▶ _ACTIVITY_
Please restate the records below word for word, leaving out every picture.

Start of THE INPUT

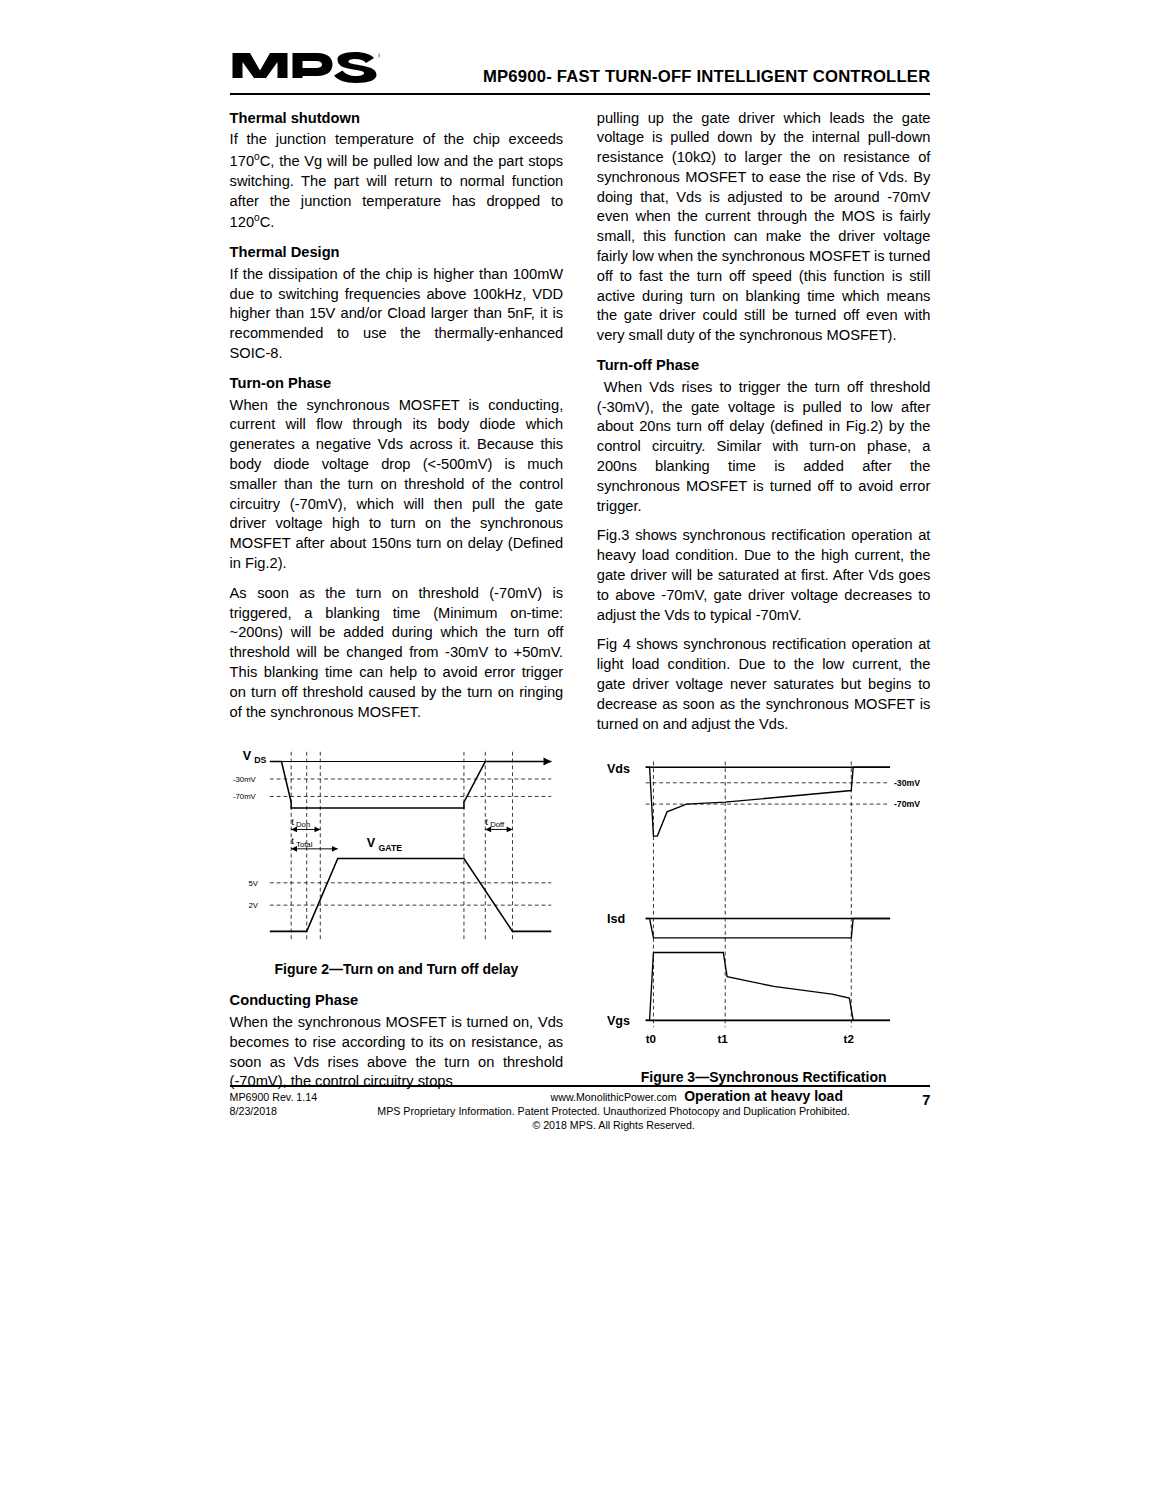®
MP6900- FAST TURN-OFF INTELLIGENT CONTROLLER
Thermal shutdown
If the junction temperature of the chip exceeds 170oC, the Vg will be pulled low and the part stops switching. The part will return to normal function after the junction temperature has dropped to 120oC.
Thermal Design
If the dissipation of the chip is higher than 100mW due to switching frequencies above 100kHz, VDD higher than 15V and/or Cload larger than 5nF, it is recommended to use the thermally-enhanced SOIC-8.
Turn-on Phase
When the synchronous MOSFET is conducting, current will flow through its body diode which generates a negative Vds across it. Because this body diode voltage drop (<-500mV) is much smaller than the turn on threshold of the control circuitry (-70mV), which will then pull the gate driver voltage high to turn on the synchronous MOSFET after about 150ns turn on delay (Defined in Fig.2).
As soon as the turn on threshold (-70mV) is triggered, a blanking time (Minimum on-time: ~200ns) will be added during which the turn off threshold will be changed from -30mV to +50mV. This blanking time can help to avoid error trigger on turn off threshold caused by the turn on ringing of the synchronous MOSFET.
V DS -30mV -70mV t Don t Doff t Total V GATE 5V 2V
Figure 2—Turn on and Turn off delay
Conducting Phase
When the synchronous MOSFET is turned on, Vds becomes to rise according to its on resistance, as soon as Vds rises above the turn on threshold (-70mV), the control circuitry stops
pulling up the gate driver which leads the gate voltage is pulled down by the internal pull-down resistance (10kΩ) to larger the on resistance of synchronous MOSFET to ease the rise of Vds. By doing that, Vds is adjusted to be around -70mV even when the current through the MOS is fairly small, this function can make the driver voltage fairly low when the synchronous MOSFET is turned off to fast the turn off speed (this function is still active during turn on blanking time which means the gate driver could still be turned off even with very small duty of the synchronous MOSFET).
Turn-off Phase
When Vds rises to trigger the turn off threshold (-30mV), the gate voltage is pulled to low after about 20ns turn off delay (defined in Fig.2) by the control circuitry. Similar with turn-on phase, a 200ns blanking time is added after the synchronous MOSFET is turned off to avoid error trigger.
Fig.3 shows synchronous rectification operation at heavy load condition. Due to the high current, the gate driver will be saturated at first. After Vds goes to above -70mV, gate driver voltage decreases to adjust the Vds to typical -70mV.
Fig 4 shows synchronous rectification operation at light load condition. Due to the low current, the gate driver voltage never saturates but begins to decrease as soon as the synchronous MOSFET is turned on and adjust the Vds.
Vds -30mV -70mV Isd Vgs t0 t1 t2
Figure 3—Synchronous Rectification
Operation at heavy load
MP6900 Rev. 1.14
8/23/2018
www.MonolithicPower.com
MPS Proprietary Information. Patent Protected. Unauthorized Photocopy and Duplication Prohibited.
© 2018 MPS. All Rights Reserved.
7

End of THE INPUT

▶ _RESULT_
®
MP6900- FAST TURN-OFF INTELLIGENT CONTROLLER
Thermal shutdown
If the junction temperature of the chip exceeds 170oC, the Vg will be pulled low and the part stops switching. The part will return to normal function after the junction temperature has dropped to 120oC.
Thermal Design
If the dissipation of the chip is higher than 100mW due to switching frequencies above 100kHz, VDD higher than 15V and/or Cload larger than 5nF, it is recommended to use the thermally-enhanced SOIC-8.
Turn-on Phase
When the synchronous MOSFET is conducting, current will flow through its body diode which generates a negative Vds across it. Because this body diode voltage drop (<-500mV) is much smaller than the turn on threshold of the control circuitry (-70mV), which will then pull the gate driver voltage high to turn on the synchronous MOSFET after about 150ns turn on delay (Defined in Fig.2).
As soon as the turn on threshold (-70mV) is triggered, a blanking time (Minimum on-time: ~200ns) will be added during which the turn off threshold will be changed from -30mV to +50mV. This blanking time can help to avoid error trigger on turn off threshold caused by the turn on ringing of the synchronous MOSFET.
V DS -30mV -70mV t Don t Doff t Total V GATE 5V 2V
Figure 2—Turn on and Turn off delay
Conducting Phase
When the synchronous MOSFET is turned on, Vds becomes to rise according to its on resistance, as soon as Vds rises above the turn on threshold (-70mV), the control circuitry stops
pulling up the gate driver which leads the gate voltage is pulled down by the internal pull-down resistance (10kΩ) to larger the on resistance of synchronous MOSFET to ease the rise of Vds. By doing that, Vds is adjusted to be around -70mV even when the current through the MOS is fairly small, this function can make the driver voltage fairly low when the synchronous MOSFET is turned off to fast the turn off speed (this function is still active during turn on blanking time which means the gate driver could still be turned off even with very small duty of the synchronous MOSFET).
Turn-off Phase
When Vds rises to trigger the turn off threshold (-30mV), the gate voltage is pulled to low after about 20ns turn off delay (defined in Fig.2) by the control circuitry. Similar with turn-on phase, a 200ns blanking time is added after the synchronous MOSFET is turned off to avoid error trigger.
Fig.3 shows synchronous rectification operation at heavy load condition. Due to the high current, the gate driver will be saturated at first. After Vds goes to above -70mV, gate driver voltage decreases to adjust the Vds to typical -70mV.
Fig 4 shows synchronous rectification operation at light load condition. Due to the low current, the gate driver voltage never saturates but begins to decrease as soon as the synchronous MOSFET is turned on and adjust the Vds.
Vds -30mV -70mV Isd Vgs t0 t1 t2
Figure 3—Synchronous Rectification
Operation at heavy load
MP6900 Rev. 1.14
8/23/2018
www.MonolithicPower.com
MPS Proprietary Information. Patent Protected. Unauthorized Photocopy and Duplication Prohibited.
© 2018 MPS. All Rights Reserved.
7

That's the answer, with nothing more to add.